Abstract

There have been very few reports of thyroid metastasis from cervical carcinoma. This article reports a case of metastasis from cervical carcinoma. A 69-year-old woman with a history of cervical cancer presented to our department with right cervical swelling. She had suffered from paralysis of the left recurrent laryngeal nerve after undergoing left hemithyroidectomy 16 years ago.

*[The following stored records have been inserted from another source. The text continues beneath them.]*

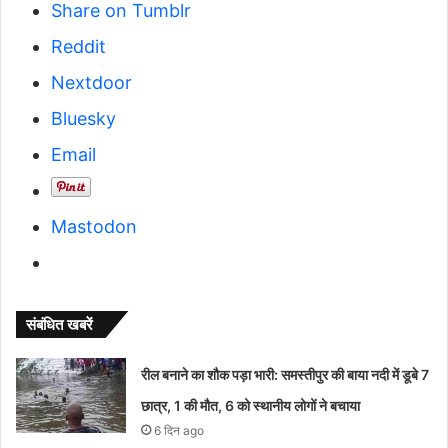
Share on Tumblr
Reddit
Nextdoor
Bluesky
Email
Mastodon
संबंधित खबरें
रील बनाने का शौक पड़ा भारी: समस्तीपुर की बाया नदी में डूबे 7
छात्र, 1 की मौत, 6 को स्थानीय लोगों ने बचाया
6 दिन ago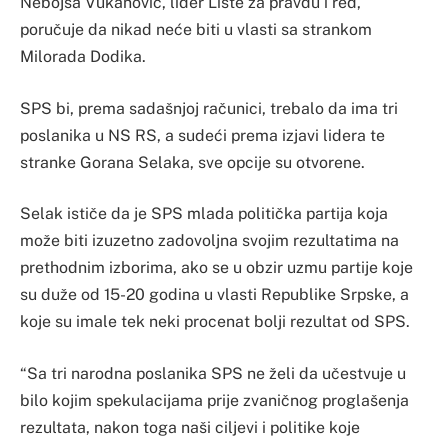
Nebojša Vukanović, lider Liste za pravdu i red,
poručuje da nikad neće biti u vlasti sa strankom
Milorada Dodika.
SPS bi, prema sadašnjoj računici, trebalo da ima tri
poslanika u NS RS, a sudeći prema izjavi lidera te
stranke Gorana Selaka, sve opcije su otvorene.
Selak ističe da je SPS mlada politička partija koja
može biti izuzetno zadovoljna svojim rezultatima na
prethodnim izborima, ako se u obzir uzmu partije koje
su duže od 15-20 godina u vlasti Republike Srpske, a
koje su imale tek neki procenat bolji rezultat od SPS.
“Sa tri narodna poslanika SPS ne želi da učestvuje u
bilo kojim spekulacijama prije zvaničnog proglašenja
rezultata, nakon toga naši ciljevi i politike koje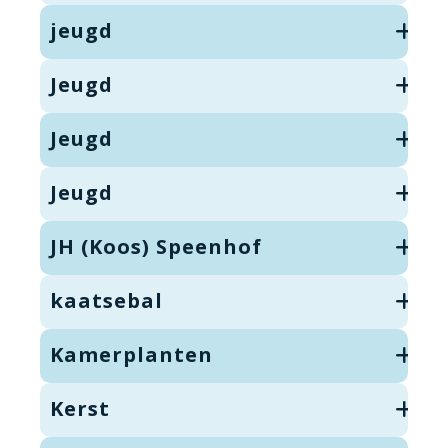
jeugd
Jeugd
Jeugd
Jeugd
JH (Koos) Speenhof
kaatsebal
Kamerplanten
Kerst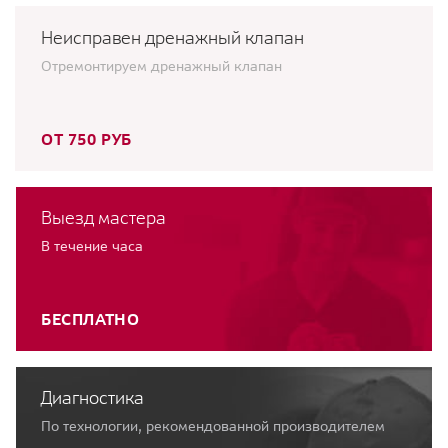
Неисправен дренажный клапан
Отремонтируем дренажный клапан
ОТ 750 РУБ
Выезд мастера
В течение часа
БЕСПЛАТНО
Диагностика
По технологии, рекомендованной производителем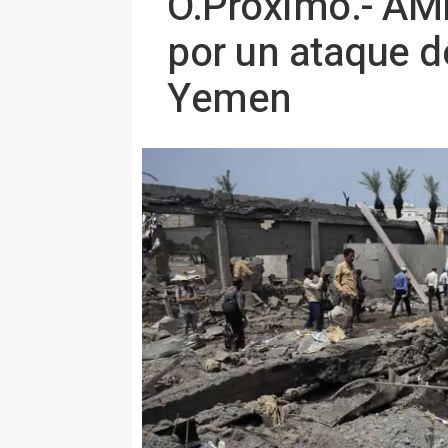
O.Próximo.- AM
por un ataque d
Yemen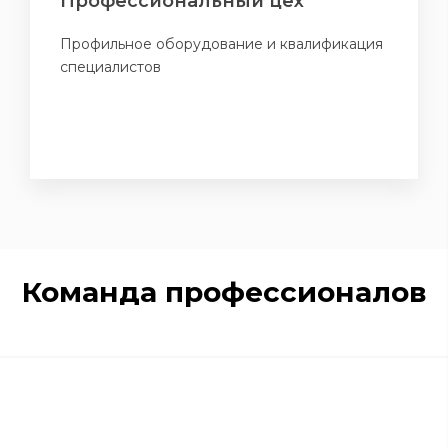
Профессиональный цех
Профильное оборудование и квалификация
специалистов
Команда профессионалов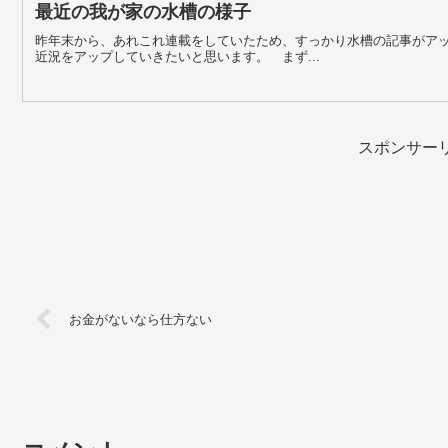
最近の我が家の水槽の様子
昨年末から、あれこれ連載をしていたため、すっかり水槽の記事がア
近況をアップしていきたいと思います。 まず...
スポンサー
お金がないなら仕方ない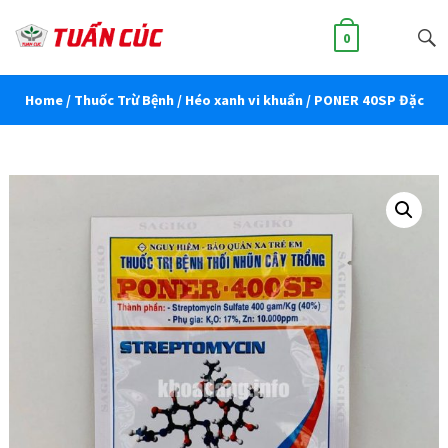
0
Home
/
Thuốc Trừ Bệnh
/
Héo xanh vi khuẩn
/ PONER 40SP Đặc
trị héo xanh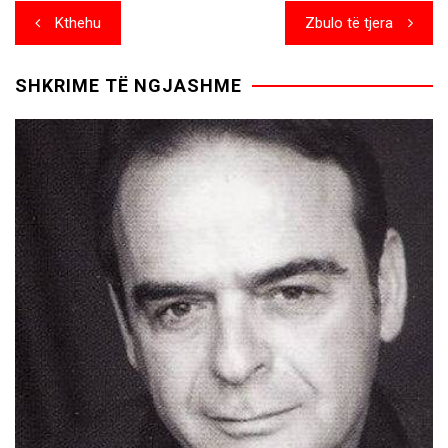
Post
Kthehu
Zbulo të tjera
navigation
SHKRIME TË NGJASHME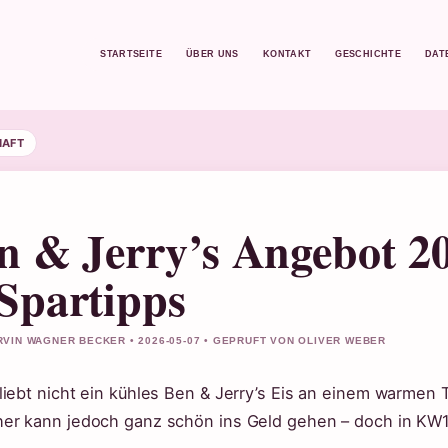
STARTSEITE
ÜBER UNS
KONTAKT
GESCHICHTE
DAT
HAFT
n & Jerry’s Angebot 20
Spartipps
VIN WAGNER BECKER • 2026-05-07 • GEPRUFT VON OLIVER WEBER
liebt nicht ein kühles Ben & Jerry’s Eis an einem warmen 
er kann jedoch ganz schön ins Geld gehen – doch in KW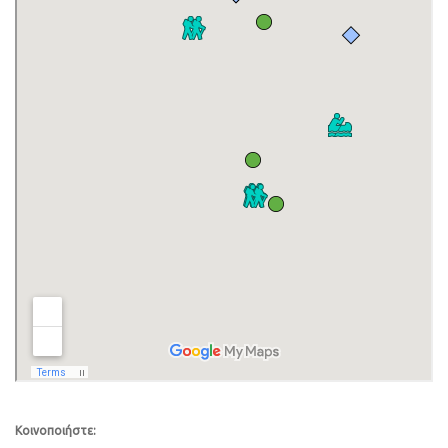
Κοινοποιήστε: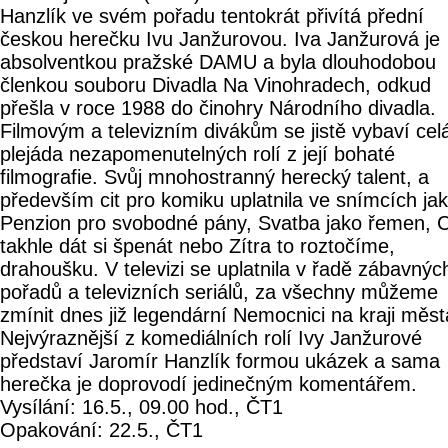
Hanzlík ve svém pořadu tentokrát přivítá přední
českou herečku Ivu Janžurovou. Iva Janžurová je
absolventkou pražské DAMU a byla dlouhodobou
členkou souboru Divadla Na Vinohradech, odkud
přešla v roce 1988 do činohry Národního divadla.
Filmovým a televizním divákům se jistě vybaví cel
plejáda nezapomenutelných rolí z její bohaté
filmografie. Svůj mnohostranný herecký talent, a
především cit pro komiku uplatnila ve snímcích ja
Penzion pro svobodné pány, Svatba jako řemen, 
takhle dát si špenát nebo Zítra to roztočíme,
drahoušku. V televizi se uplatnila v řadě zábavnýc
pořadů a televizních seriálů, za všechny můžeme
zmínit dnes již legendární Nemocnici na kraji měst
Nejvýraznější z komediálních rolí Ivy Janžurové
představí Jaromír Hanzlík formou ukázek a sama
herečka je doprovodí jedinečným komentářem.
Vysílání: 16.5., 09.00 hod., ČT1
Opakování: 22.5., ČT1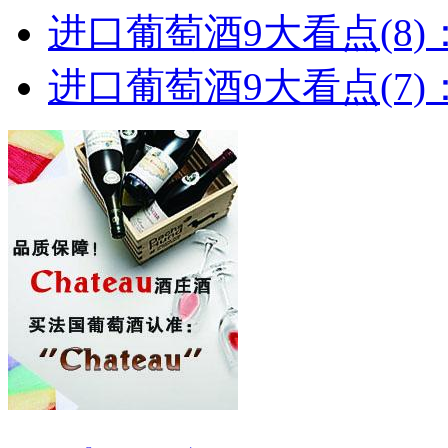
进口葡萄酒9大看点(8)
进口葡萄酒9大看点(7)：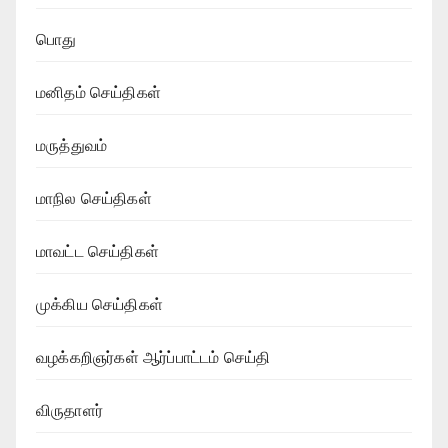
பொது
மனிதம் செய்திகள்
மருத்துவம்
மாநில செய்திகள்
மாவட்ட செய்திகள்
முக்கிய செய்திகள்
வழக்கறிஞர்கள் ஆர்ப்பாட்டம் செய்தி
விருதாளர்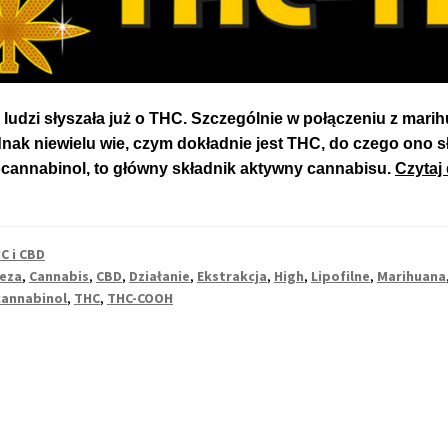
ludzi słyszała już o THC. Szczególnie w połączeniu z mari
dnak niewielu wie, czym dokładnie jest THC, do czego ono s
cannabinol, to główny składnik aktywny cannabisu.
Czytaj 
C i CBD
eza
,
Cannabis
,
CBD
,
Działanie
,
Ekstrakcja
,
High
,
Lipofilne
,
Marihuana
annabinol
,
THC
,
THC-COOH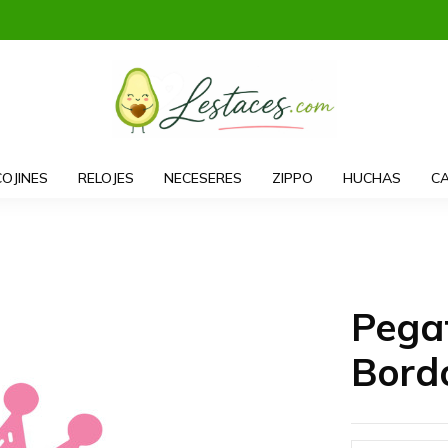
COJINES
RELOJES
NECESERES
ZIPPO
HUCHAS
CA
Pega
Bord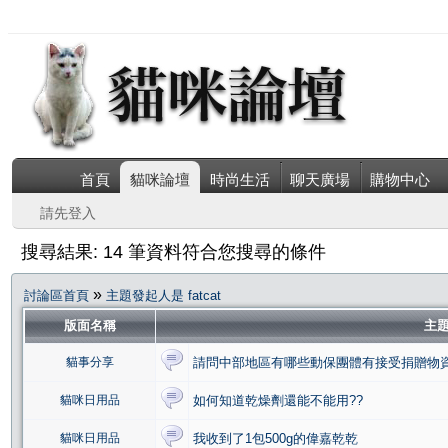
首頁
貓咪論壇
時尚生活
聊天廣場
購物中心
請先登入
搜尋結果: 14 筆資料符合您搜尋的條件
»
討論區首頁
主題發起人是 fatcat
版面名稱
主
貓事分享
請問中部地區有哪些動保團體有接受捐贈物資
貓咪日用品
如何知道乾燥劑還能不能用??
貓咪日用品
我收到了1包500g的偉嘉乾乾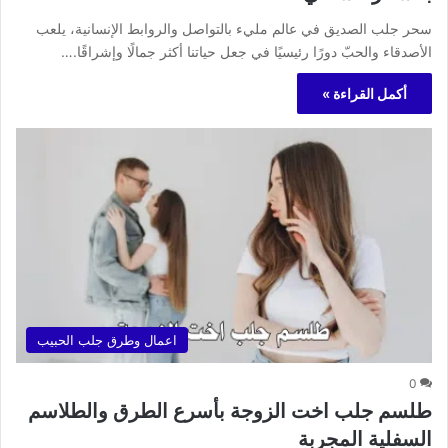
سحر جلب الصديق في عالم مليء بالتواصل والروابط الإنسانية، يلعب
الأصدقاء والحبّ دورًا رئيسيًا في جعل حياتنا أكثر جمالًا وإشراقًا.…
أكمل القراءة »
اعمال وطرق جلب الحبيب
0
طلسم جلب اخت الزوجة بأسرع الطرق والطلاسم
السفلية المجربة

Computed Tomography (CT) and magnetic resonance imaging scans revealed a right thyroid tumor with bilateral enlargement of the cervical lymph nodes. Fluorodeoxyglucose positron emission tomography/CT imaging revealed high uptake in the right thyroid tumor, cervical lymph nodes, and right iliac bone. Fine-needle aspiration cytology revealed atypical epithelial cells with a high nuclear/cell ratio and hyperchromatic nuclei, which resembled cervical cancer cells. Given the risk of airway obstruction and dysphagia, the patient underwent tracheostomy, right hemithyroidectomy, and neck dissection for preserving the quality of life. Pathological examination revealed normal thyroid tissue with p16-positive atypical epithelial cells, which suggested thyroid metastasis from the cervical cancer. The patient has remained alive without any symptoms for 5 postoperative months.